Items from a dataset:
* * *
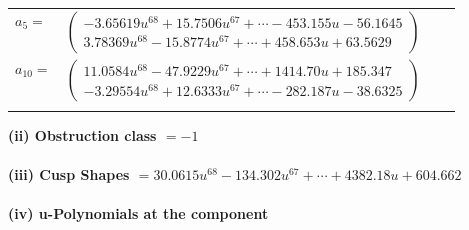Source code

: \documentclass[1p]{elsarticle_modified}
\theoremstyle{definition}
\begin{document}
\begin{tabular}{m{7pt} m{180pt} m{7pt} m{180pt} }
\flushright $a_{5}=$&$\begin{pmatrix}-3.65619 u^{68}+15.7506 u^{67}+\cdots-453.155 u-56.1645\\3.78369 u^{68}-15.8774 u^{67}+\cdots+458.653 u+63.5629\end{pmatrix}$ \\
\flushright $a_{10}=$&$\begin{pmatrix}11.0584 u^{68}-47.9229 u^{67}+\cdots+1414.70 u+185.347\\-3.29554 u^{68}+12.6333 u^{67}+\cdots-282.187 u-38.6325\end{pmatrix}$\\&\end{tabular}
\flushleft \textbf{(ii) Obstruction class $= -1$}\\~\\
\flushleft \textbf{(iii) Cusp Shapes $= 30.0615 u^{68}-134.302 u^{67}+\cdots+4382.18 u+604.662$}\\~\\
\newpage\renewcommand{\arraystretch}{1}
\flushleft \textbf{(iv) u-Polynomials at the component}\newline \\
\end{document}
* * *
Please output every record above exactly. Leave the pictures out.

Written reply:
Source code

: \documentclass[1p]{elsarticle_modified}
\theoremstyle{definition}
\begin{document}
\begin{tabular}{m{7pt} m{180pt} m{7pt} m{180pt} }
\flushright $a_{5}=$&$\begin{pmatrix}-3.65619 u^{68}+15.7506 u^{67}+\cdots-453.155 u-56.1645\\3.78369 u^{68}-15.8774 u^{67}+\cdots+458.653 u+63.5629\end{pmatrix}$ \\
\flushright $a_{10}=$&$\begin{pmatrix}11.0584 u^{68}-47.9229 u^{67}+\cdots+1414.70 u+185.347\\-3.29554 u^{68}+12.6333 u^{67}+\cdots-282.187 u-38.6325\end{pmatrix}$\\&\end{tabular}
\flushleft \textbf{(ii) Obstruction class $= -1$}\\~\\
\flushleft \textbf{(iii) Cusp Shapes $= 30.0615 u^{68}-134.302 u^{67}+\cdots+4382.18 u+604.662$}\\~\\
\newpage\renewcommand{\arraystretch}{1}
\flushleft \textbf{(iv) u-Polynomials at the component}\newline \\
\end{document}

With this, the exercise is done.